Work instructions:
Please write out the source text from all of the data below word for word, leaving the pictures out of your answer.
======== Data supplied ========
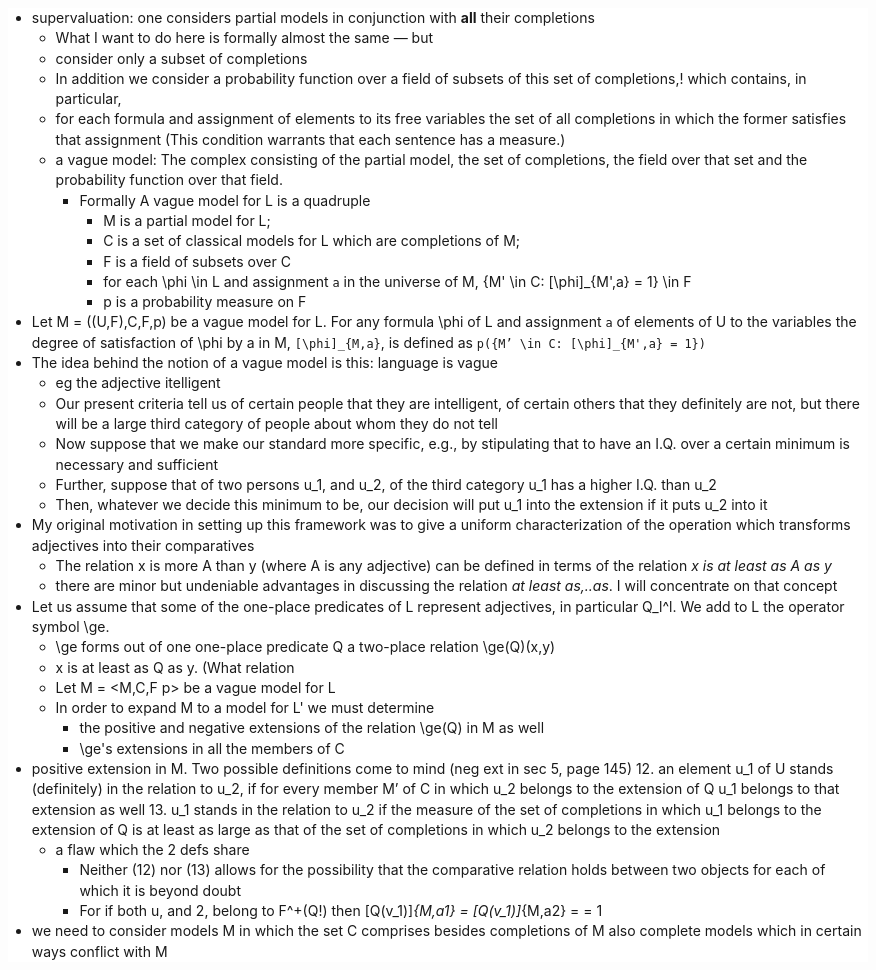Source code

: * supervaluation: one considers partial models in conjunction with __all__ their
  completions
  * What I want to do here is formally almost the same — but
  * consider only a subset of completions
  * In addition we consider a probability function over a field of subsets of
    this set of completions,! which contains, in particular,
  * for each formula and assignment of elements to its free variables the set of
    all completions in which the former satisfies that assignment (This
    condition warrants that each sentence has a measure.)
  * a vague model: The complex consisting of the partial model, the set of
    completions, the field over that set and the probability function over that
    field.
    * Formally A vague model for L is a quadruple
      * M is a partial model for L;
      * C is a set of classical models for L which are completions of M;
      * F is a field of subsets over C
      * for each \phi \in L and assignment `a` in the universe of M, {M' \in C:
        [\phi]_{M',a} = 1} \in F
      * p is a probability measure on F
* Let M  = ((U,F),C,F,p) be a vague model for L. For any formula \phi of L and
  assignment `a` of elements of U to the variables the degree of satisfaction of
  \phi by a in M, `[\phi]_{M,a}`, is defined as `p({M’ \in C: [\phi]_{M',a} =
  1})`
* The idea behind the notion of a vague model is this: language is vague
  * eg the adjective itelligent
  * Our present criteria tell us of certain people that they are intelligent, of
    certain others that they definitely are not, but there will be a large third
    category of people about whom they do not tell
  * Now suppose that we make our standard more specific, e.g., by stipulating
    that to have an I.Q. over a certain minimum is necessary and sufficient
  * Further, suppose that of two persons u_1, and u_2, of the third category u_1
    has a higher I.Q. than u_2
  * Then, whatever we decide this minimum to be, our decision will put u_1 into
    the extension if it puts u_2 into it
* My original motivation in setting up this framework was to give a uniform
  characterization of the operation which transforms adjectives into their
  comparatives
  * The relation x is more A than y (where A is any adjective) can be defined in
    terms of the relation _x is at least as A as y_ 
  * there are minor but undeniable advantages in discussing the relation _at
    least as,..as_. I will concentrate on that concept
* Let us assume that some of the one-place predicates of L represent adjectives,
  in particular Q_l^l. We add to L the operator symbol \ge. 
  * \ge forms out of one one-place predicate Q a two-place relation \ge(Q)(x,y)
  * x is at least as Q as y. (What relation
  * Let M = <M,C,F p> be a vague model for L
  * In order to expand M to a model for L' we must determine
    * the positive and negative extensions of the relation \ge(Q) in M as well
    * \ge's extensions in all the members of C
* positive extension in M. Two possible definitions come to mind (neg ext in sec
  5, page 145)
  12. an element u_1 of U stands (definitely) in the relation to u_2, if for
  every member M’ of C in which u_2 belongs to the extension of Q u_1 belongs to
  that extension as well
  13. u_1 stands in the relation to u_2 if the measure of the set of completions
  in which u_1 belongs to the extension of Q is at least as large as that of the
  set of completions in which u_2 belongs to the extension
  * a flaw which the 2 defs share
    * Neither (12) nor (13) allows for the possibility that the comparative
      relation holds between two objects for each of which it is beyond doubt
    * For if both u, and 2, belong to F^+(Q!) then [Q(v_1)]_{M,a1} =
      [Q(v_1)]_{M,a2} = = 1 
* we need to consider models M in which the set C comprises besides completions
  of M also complete models which in certain ways conflict with M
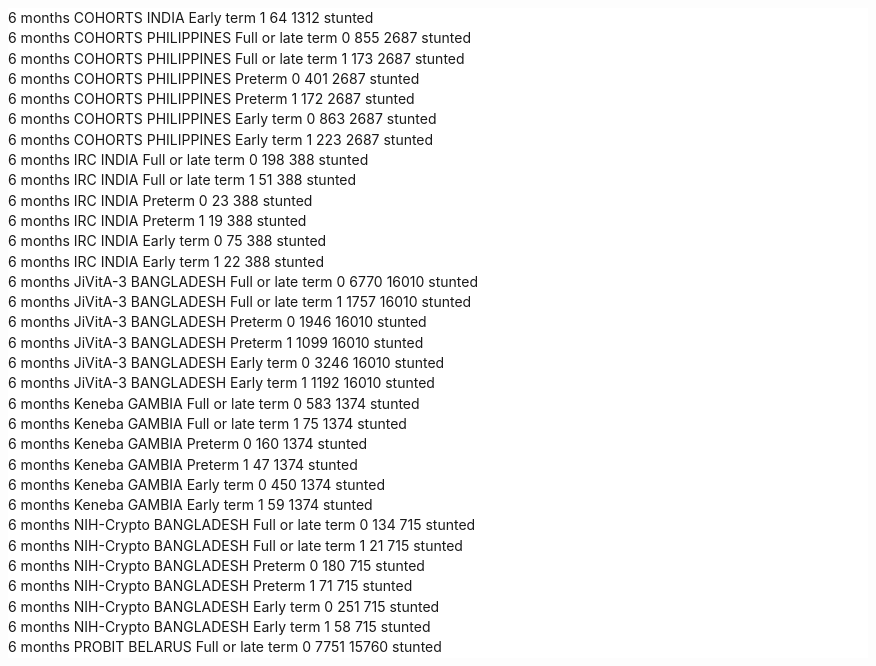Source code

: 6 months    COHORTS          INDIA                          Early term                 1       64    1312  stunted          
6 months    COHORTS          PHILIPPINES                    Full or late term          0      855    2687  stunted          
6 months    COHORTS          PHILIPPINES                    Full or late term          1      173    2687  stunted          
6 months    COHORTS          PHILIPPINES                    Preterm                    0      401    2687  stunted          
6 months    COHORTS          PHILIPPINES                    Preterm                    1      172    2687  stunted          
6 months    COHORTS          PHILIPPINES                    Early term                 0      863    2687  stunted          
6 months    COHORTS          PHILIPPINES                    Early term                 1      223    2687  stunted          
6 months    IRC              INDIA                          Full or late term          0      198     388  stunted          
6 months    IRC              INDIA                          Full or late term          1       51     388  stunted          
6 months    IRC              INDIA                          Preterm                    0       23     388  stunted          
6 months    IRC              INDIA                          Preterm                    1       19     388  stunted          
6 months    IRC              INDIA                          Early term                 0       75     388  stunted          
6 months    IRC              INDIA                          Early term                 1       22     388  stunted          
6 months    JiVitA-3         BANGLADESH                     Full or late term          0     6770   16010  stunted          
6 months    JiVitA-3         BANGLADESH                     Full or late term          1     1757   16010  stunted          
6 months    JiVitA-3         BANGLADESH                     Preterm                    0     1946   16010  stunted          
6 months    JiVitA-3         BANGLADESH                     Preterm                    1     1099   16010  stunted          
6 months    JiVitA-3         BANGLADESH                     Early term                 0     3246   16010  stunted          
6 months    JiVitA-3         BANGLADESH                     Early term                 1     1192   16010  stunted          
6 months    Keneba           GAMBIA                         Full or late term          0      583    1374  stunted          
6 months    Keneba           GAMBIA                         Full or late term          1       75    1374  stunted          
6 months    Keneba           GAMBIA                         Preterm                    0      160    1374  stunted          
6 months    Keneba           GAMBIA                         Preterm                    1       47    1374  stunted          
6 months    Keneba           GAMBIA                         Early term                 0      450    1374  stunted          
6 months    Keneba           GAMBIA                         Early term                 1       59    1374  stunted          
6 months    NIH-Crypto       BANGLADESH                     Full or late term          0      134     715  stunted          
6 months    NIH-Crypto       BANGLADESH                     Full or late term          1       21     715  stunted          
6 months    NIH-Crypto       BANGLADESH                     Preterm                    0      180     715  stunted          
6 months    NIH-Crypto       BANGLADESH                     Preterm                    1       71     715  stunted          
6 months    NIH-Crypto       BANGLADESH                     Early term                 0      251     715  stunted          
6 months    NIH-Crypto       BANGLADESH                     Early term                 1       58     715  stunted          
6 months    PROBIT           BELARUS                        Full or late term          0     7751   15760  stunted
========
Response to the task:
Source code

: * supervaluation: one considers partial models in conjunction with __all__ their
  completions
  * What I want to do here is formally almost the same — but
  * consider only a subset of completions
  * In addition we consider a probability function over a field of subsets of
    this set of completions,! which contains, in particular,
  * for each formula and assignment of elements to its free variables the set of
    all completions in which the former satisfies that assignment (This
    condition warrants that each sentence has a measure.)
  * a vague model: The complex consisting of the partial model, the set of
    completions, the field over that set and the probability function over that
    field.
    * Formally A vague model for L is a quadruple
      * M is a partial model for L;
      * C is a set of classical models for L which are completions of M;
      * F is a field of subsets over C
      * for each \phi \in L and assignment `a` in the universe of M, {M' \in C:
        [\phi]_{M',a} = 1} \in F
      * p is a probability measure on F
* Let M  = ((U,F),C,F,p) be a vague model for L. For any formula \phi of L and
  assignment `a` of elements of U to the variables the degree of satisfaction of
  \phi by a in M, `[\phi]_{M,a}`, is defined as `p({M’ \in C: [\phi]_{M',a} =
  1})`
* The idea behind the notion of a vague model is this: language is vague
  * eg the adjective itelligent
  * Our present criteria tell us of certain people that they are intelligent, of
    certain others that they definitely are not, but there will be a large third
    category of people about whom they do not tell
  * Now suppose that we make our standard more specific, e.g., by stipulating
    that to have an I.Q. over a certain minimum is necessary and sufficient
  * Further, suppose that of two persons u_1, and u_2, of the third category u_1
    has a higher I.Q. than u_2
  * Then, whatever we decide this minimum to be, our decision will put u_1 into
    the extension if it puts u_2 into it
* My original motivation in setting up this framework was to give a uniform
  characterization of the operation which transforms adjectives into their
  comparatives
  * The relation x is more A than y (where A is any adjective) can be defined in
    terms of the relation _x is at least as A as y_ 
  * there are minor but undeniable advantages in discussing the relation _at
    least as,..as_. I will concentrate on that concept
* Let us assume that some of the one-place predicates of L represent adjectives,
  in particular Q_l^l. We add to L the operator symbol \ge. 
  * \ge forms out of one one-place predicate Q a two-place relation \ge(Q)(x,y)
  * x is at least as Q as y. (What relation
  * Let M = <M,C,F p> be a vague model for L
  * In order to expand M to a model for L' we must determine
    * the positive and negative extensions of the relation \ge(Q) in M as well
    * \ge's extensions in all the members of C
* positive extension in M. Two possible definitions come to mind (neg ext in sec
  5, page 145)
  12. an element u_1 of U stands (definitely) in the relation to u_2, if for
  every member M’ of C in which u_2 belongs to the extension of Q u_1 belongs to
  that extension as well
  13. u_1 stands in the relation to u_2 if the measure of the set of completions
  in which u_1 belongs to the extension of Q is at least as large as that of the
  set of completions in which u_2 belongs to the extension
  * a flaw which the 2 defs share
    * Neither (12) nor (13) allows for the possibility that the comparative
      relation holds between two objects for each of which it is beyond doubt
    * For if both u, and 2, belong to F^+(Q!) then [Q(v_1)]_{M,a1} =
      [Q(v_1)]_{M,a2} = = 1 
* we need to consider models M in which the set C comprises besides completions
  of M also complete models which in certain ways conflict with M
Source code

: 6 months    COHORTS          INDIA                          Early term                 1       64    1312  stunted          
6 months    COHORTS          PHILIPPINES                    Full or late term          0      855    2687  stunted          
6 months    COHORTS          PHILIPPINES                    Full or late term          1      173    2687  stunted          
6 months    COHORTS          PHILIPPINES                    Preterm                    0      401    2687  stunted          
6 months    COHORTS          PHILIPPINES                    Preterm                    1      172    2687  stunted          
6 months    COHORTS          PHILIPPINES                    Early term                 0      863    2687  stunted          
6 months    COHORTS          PHILIPPINES                    Early term                 1      223    2687  stunted          
6 months    IRC              INDIA                          Full or late term          0      198     388  stunted          
6 months    IRC              INDIA                          Full or late term          1       51     388  stunted          
6 months    IRC              INDIA                          Preterm                    0       23     388  stunted          
6 months    IRC              INDIA                          Preterm                    1       19     388  stunted          
6 months    IRC              INDIA                          Early term                 0       75     388  stunted          
6 months    IRC              INDIA                          Early term                 1       22     388  stunted          
6 months    JiVitA-3         BANGLADESH                     Full or late term          0     6770   16010  stunted          
6 months    JiVitA-3         BANGLADESH                     Full or late term          1     1757   16010  stunted          
6 months    JiVitA-3         BANGLADESH                     Preterm                    0     1946   16010  stunted          
6 months    JiVitA-3         BANGLADESH                     Preterm                    1     1099   16010  stunted          
6 months    JiVitA-3         BANGLADESH                     Early term                 0     3246   16010  stunted          
6 months    JiVitA-3         BANGLADESH                     Early term                 1     1192   16010  stunted          
6 months    Keneba           GAMBIA                         Full or late term          0      583    1374  stunted          
6 months    Keneba           GAMBIA                         Full or late term          1       75    1374  stunted          
6 months    Keneba           GAMBIA                         Preterm                    0      160    1374  stunted          
6 months    Keneba           GAMBIA                         Preterm                    1       47    1374  stunted          
6 months    Keneba           GAMBIA                         Early term                 0      450    1374  stunted          
6 months    Keneba           GAMBIA                         Early term                 1       59    1374  stunted          
6 months    NIH-Crypto       BANGLADESH                     Full or late term          0      134     715  stunted          
6 months    NIH-Crypto       BANGLADESH                     Full or late term          1       21     715  stunted          
6 months    NIH-Crypto       BANGLADESH                     Preterm                    0      180     715  stunted          
6 months    NIH-Crypto       BANGLADESH                     Preterm                    1       71     715  stunted          
6 months    NIH-Crypto       BANGLADESH                     Early term                 0      251     715  stunted          
6 months    NIH-Crypto       BANGLADESH                     Early term                 1       58     715  stunted          
6 months    PROBIT           BELARUS                        Full or late term          0     7751   15760  stunted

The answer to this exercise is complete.